Comentario evangélico. Domingo 28 Ordinario, ciclo C

Vuélvete y alaba, canta y danza

      Tú eres como Naamán. Tú eres como uno de los diez leprosos. Es verdad que no te has bañado en el Jordán siete veces. Probablemente, ni una. Es verdad que no has vivido en ninguna localidad entre Samaría y Galilea. Pero, ¿y qué? ¿Acaso no has pecado? ¿Acaso no has sido bautizado? ¿Acaso nunca te has confesado? ¿Acaso no te has puesto nunca a los pies de Jesús en el sagrario? ¿Acaso no lo has recibido nunca en la comunión? Son como nosotros o somos como ellos. Y a nosotros viene Cristo, el médico, sanando enfermedades y curando pecados, respondiendo siempre a la plegaria de quien le suplica con fe. Porque, como dice el Catecismo, “vino a curar al hombre entero, alma y cuerpo; es el médico que los enfermos necesitan”. Necesitamos. Y nunca me cansaré de repetirlo: necesitamos.
       Después viene la alegría y la alabanza. El que ha sido curado-liberado salvado- redimido se alegra y alaba. Da gracias. Y quizás este sea el mensaje más importante que nos lanza la Iglesia. Como nuestra madre cuando éramos pequeños nos enseñó a decir gracias y nunca lo hemos olvidado, la Iglesia madre y maestra nos enseña a dar gracias siempre. Es consecuencia de nuestra fe en un Dios tan grande, tan lleno de majestad, tan bueno. Es consecuencia de mirarle con fe y vibrar en el asombro de todo el bien que me ha hecho. Esta acción de gracias es, por una parte, compromiso por vivir la vida nueva de los hijos de Dios entre los hermanos y soñar con el cielo; por otra, es oración de gracias, cuya forma más perfecta es la eucaristía. De ella brota cualquier otra oración y, en ella, aprendemos que todo acontecimiento y toda necesidad pueden convertirse en ofrenda de acción de gracias.
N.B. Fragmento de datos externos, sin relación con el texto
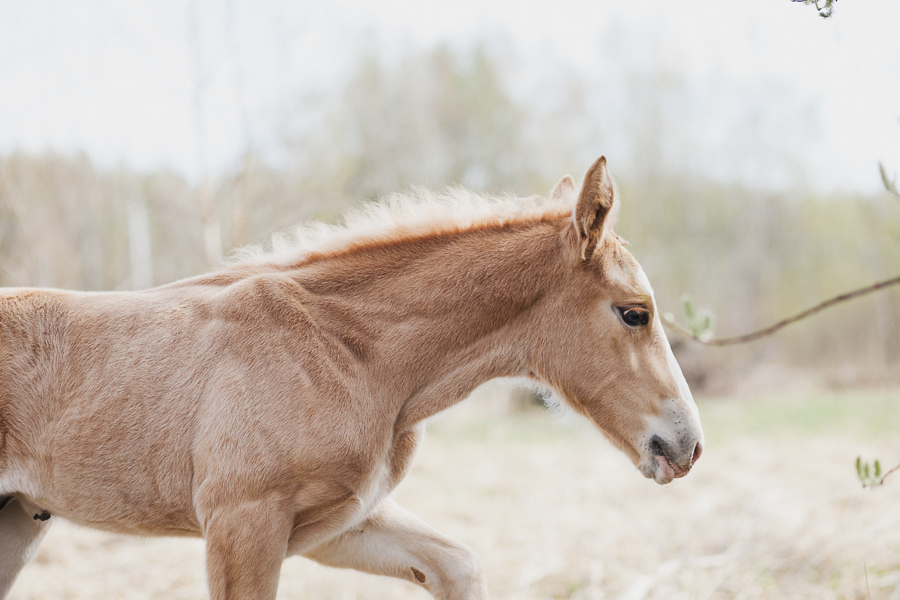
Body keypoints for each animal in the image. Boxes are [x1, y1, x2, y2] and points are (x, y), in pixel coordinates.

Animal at [0, 157, 704, 596]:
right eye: (634, 313)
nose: (687, 445)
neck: (346, 349)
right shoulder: (242, 524)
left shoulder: (337, 523)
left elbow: (460, 566)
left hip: (17, 522)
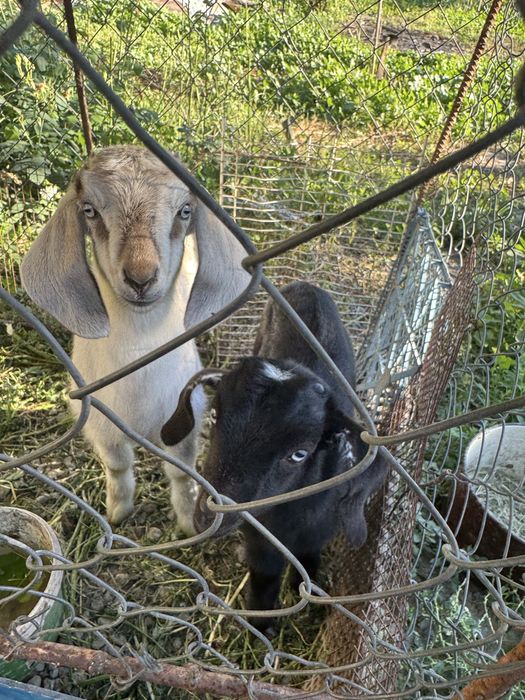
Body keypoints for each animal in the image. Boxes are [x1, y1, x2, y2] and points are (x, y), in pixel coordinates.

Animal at [21, 145, 249, 533]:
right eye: (90, 210)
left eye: (185, 210)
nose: (141, 278)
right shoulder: (101, 423)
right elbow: (117, 466)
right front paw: (118, 510)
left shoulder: (184, 419)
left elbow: (182, 473)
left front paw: (187, 520)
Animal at [161, 281, 387, 629]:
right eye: (213, 416)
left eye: (299, 453)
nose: (207, 517)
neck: (287, 517)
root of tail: (305, 285)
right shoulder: (259, 536)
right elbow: (265, 573)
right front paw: (260, 621)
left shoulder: (320, 529)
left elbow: (308, 556)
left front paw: (303, 588)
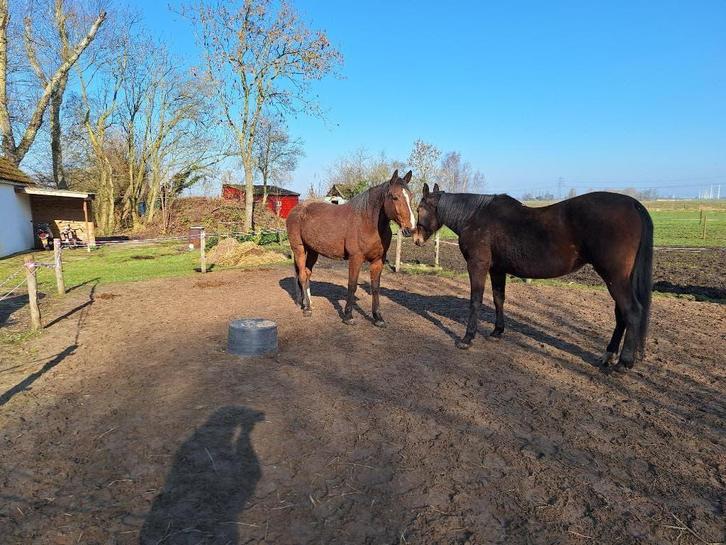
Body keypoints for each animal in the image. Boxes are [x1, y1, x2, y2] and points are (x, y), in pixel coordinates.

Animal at [286, 170, 417, 326]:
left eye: (411, 196)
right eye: (395, 197)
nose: (411, 229)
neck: (367, 222)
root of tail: (297, 209)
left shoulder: (378, 260)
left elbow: (375, 287)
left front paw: (378, 317)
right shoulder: (356, 258)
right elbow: (352, 285)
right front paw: (348, 316)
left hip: (312, 250)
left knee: (307, 273)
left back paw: (308, 303)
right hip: (299, 248)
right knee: (302, 275)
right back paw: (307, 309)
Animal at [413, 184, 653, 371]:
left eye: (419, 208)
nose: (415, 238)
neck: (475, 216)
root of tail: (633, 204)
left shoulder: (477, 266)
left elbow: (476, 301)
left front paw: (467, 339)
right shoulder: (497, 269)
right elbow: (499, 299)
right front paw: (497, 332)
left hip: (614, 277)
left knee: (631, 311)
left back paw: (623, 363)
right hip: (618, 278)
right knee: (621, 314)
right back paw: (608, 355)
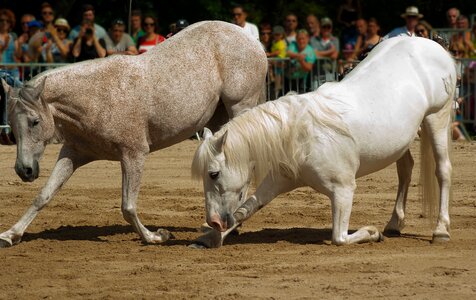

      De la acción de gracias a la alabanza. A mí me sirve comparar el canto con la acción de gracias y el baile, con la alabanza. Con el canto expresamos cosas. Con la danza, lo expresamos todo. Con la alabanza reconocemos, simple y llanamente, que Dios es Dios. ¿No es suficiente? Debiera serlo: saber que tenemos un Dios tan bueno -como dice un amigo cartujo- sería motivo suficiente para no dejar de danzar alabándole. Pero cuidado, no cualquier danza, la danza en la que concuerda el cuerpo con el alma, la danza que se desarrolla espontáneamente, con simplicidad y unidad. Una danza-alabanza que no es para darme a conocer, sino para mirar y aplaudir como un bebé a quien su mamá le canta la canción más hermosa. María, puerta de la Misericordia, del Pilar, nos la susurra al oído todos los días.